Cependant... Un mois, ça passe vite. Et le jour où elle avait prévu de retourner dans la forêt pour ne jamais revenir arriva bien trop vite. Car, évidemment, pendant ces quelques semaines les liens entre la mère et son enfant s'étaient consolidés. Avec le recul, Aki est maintenant certaine que l'aubergiste lui avait délibérément demandé d'attendre un mois, espérant sûrement que passé ce délai elle n'aurait plus le courage de s'en aller... Raté.
C'était une belle soirée. L'air était doux, et les chaudes lueurs du crépuscule teintaient les plaines d'or et d'ocre éthérés. Une fin d'après-midi très agréable, pour ce milieu de printemps. Une légère brise apportait les fragrances si particulières et si délicieuses au goût d'Akatsuki, en provenance de Drayame. Tout semblait si paisible, si calme... Pas un voyageur ne venait retourner la terre poussiéreuse de la route qui s'étendait tel un ruban fauve entre les collines, passant devant l'auberge de Tobbias. Rien. Pas un seul mouvement. Quelques oiseaux planaient haut dans les nuées ponctuées périodiquement de quelques nuages, mais guère plus.

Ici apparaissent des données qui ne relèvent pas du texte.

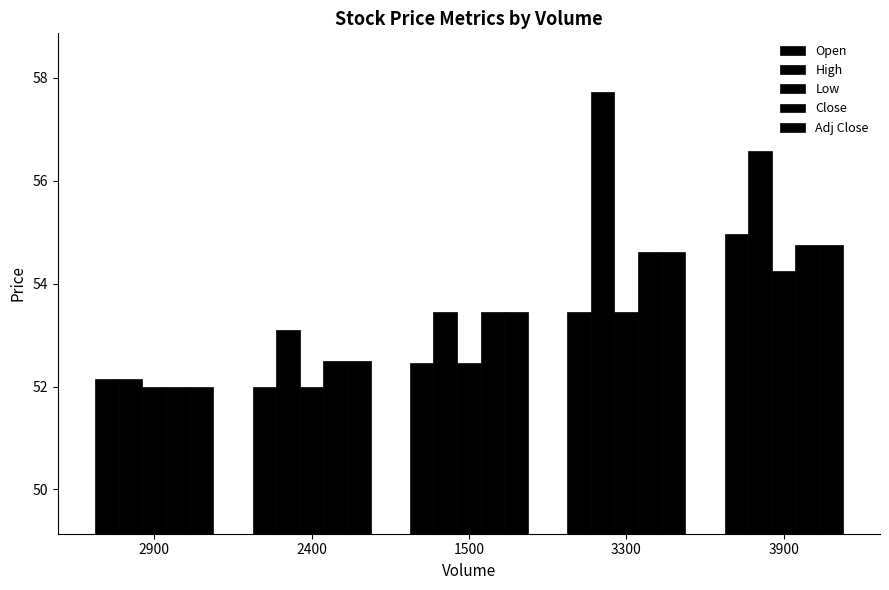

How many data points in Open are above 52?

4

Le tenancier se tenait debout, sur le seuil de son établissement, le petit Aël dans ses bras, qui jetait des regard curieux un peu partout, en gazouillant gaiement. En face d'eux, la Lycan avait repris son apparence animale, dressée sur ses pattes postérieures, toisant tour à tour l'Humain et son fils. Ses oreilles étaient plaquées à l'arrière de son crâne, et sa queue ballait tristement sur le sol.- ... Tu es sûre de toi, princesse ? Tu veux vraiment me le laisser ?...

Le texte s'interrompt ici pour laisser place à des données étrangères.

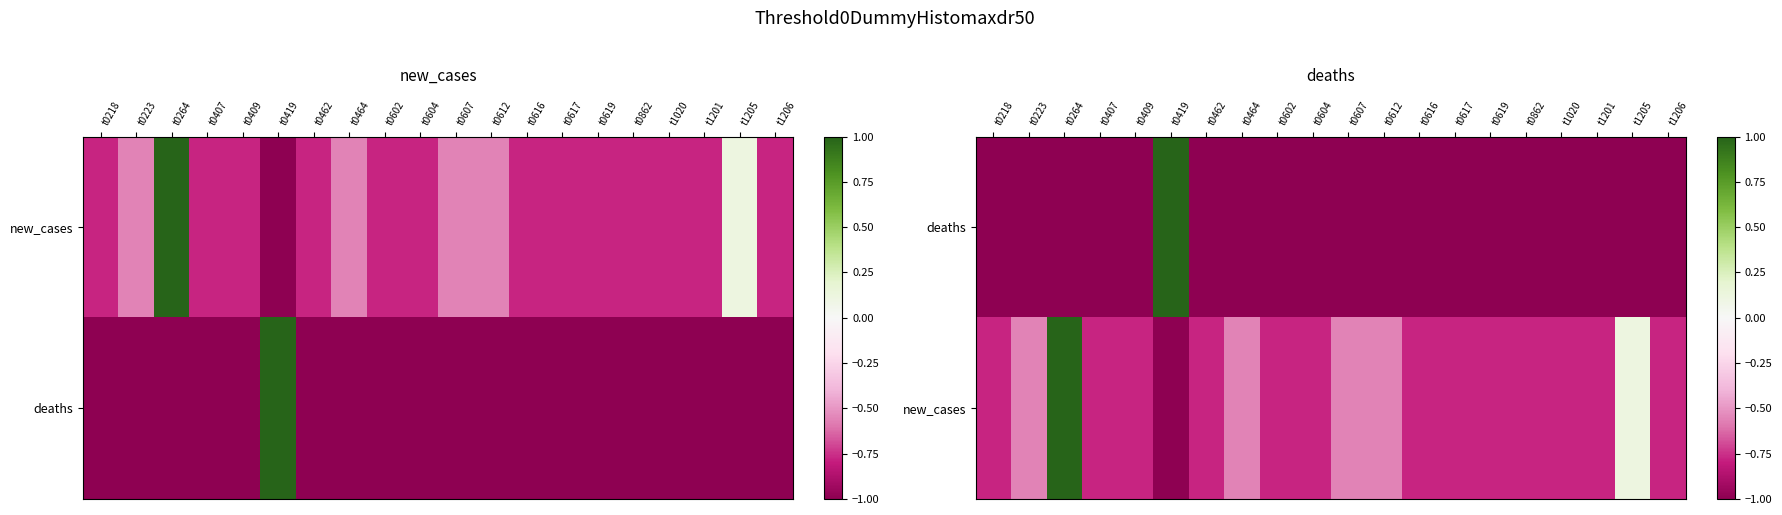

What is the total value across all series at t0218?

-1.8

- J'adorerais pouvoir le prendre avec moi... Mais je suis une solitaire, ce n'est pas l'idéal pour lui... Il sera bien mieux avec toi, crois-moi.
- Alors... On ne se verra plus, hein ?
- Non, Tobbias. Malheureusement, non... Je ne te remercierai jamais assez pour tout ce que tu as fait pour moi, et tout ce que tu continueras à faire, même après mon départ. Oh, à propos... La grande Louve blanche retira la chaîne en or qu'elle portait autour du cou, et la tendit à l'aubergiste. Sur celle-ci se trouvait un pendentif du même métal figurant une feuille veinée d'ambre. - C'est pour Aël. Je veux qu'il sache que je l'aime, même si j'ai décidé de te le laisser. C'est mon fils, après tout...

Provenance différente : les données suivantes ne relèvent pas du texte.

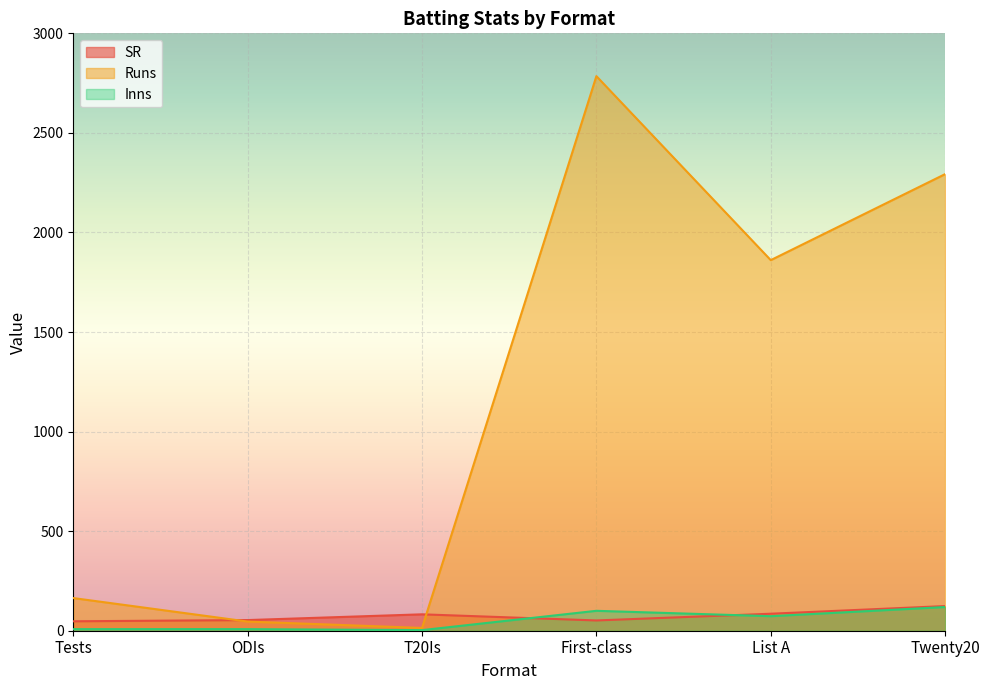

Between T20Is and Twenty20, which series saw the biggest shift?

Runs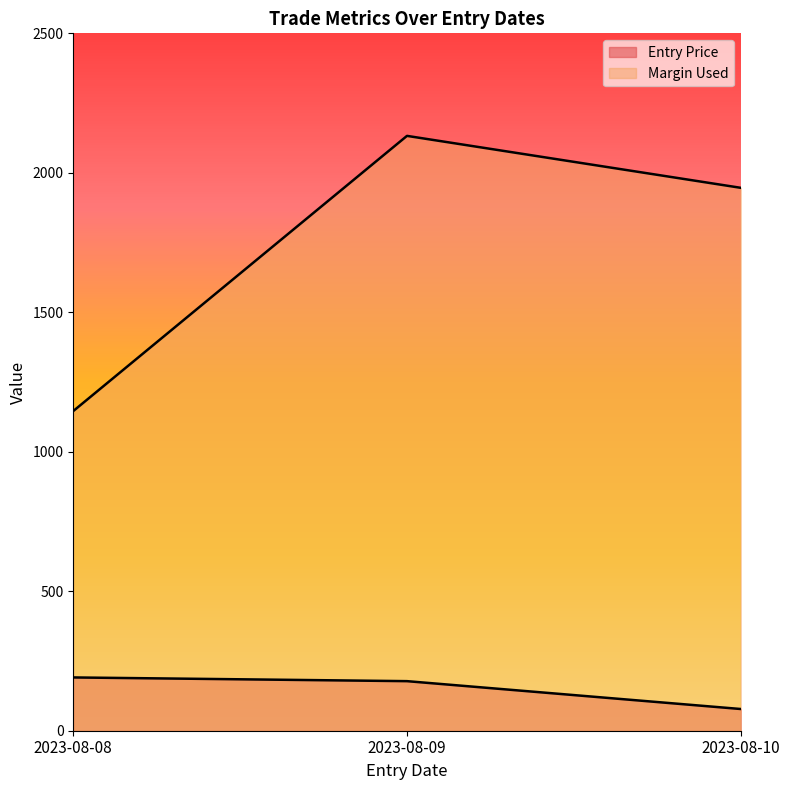

The Margin Used series shows 1946.2 at 2023-08-10. True or false?

True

- Ne t'inquiète pas, il entendra parler de toi à la moindre occasion. Je te le promet. Je veillerai sur lui aussi longtemps que je serai en vie.
- Merci. Encore une fois, merci. Bon... Je vais devoir vous laisser... Puis s'adressant au nourrisson. Je compte sur toi pour être sage, d'accord ? Ne va pas lui mâchouiller les pieds de table pour te faire les crocs...Akatsuki posa son museau sur la poitrine de son bébé, pour souffler gentiment dessus. C'était un genre de caresse qu'elle avait pris l'habitude de lui faire, et ça le faisait bien rire. Comme de coutume, Aël se mit à gazouiller joyeusement, et posa ses mains sur la fourrure blanche de sa mère, joyeux comme tout. Une larme roula le long de la joue duveteuse de la louve, et elle enleva sa tête, avant de tourner les talons et de filer ventre à terre vers Drayame.
La dernière chose qu'elle perçut furent les pleurs d'Aël, puis elle disparut entre les arbres.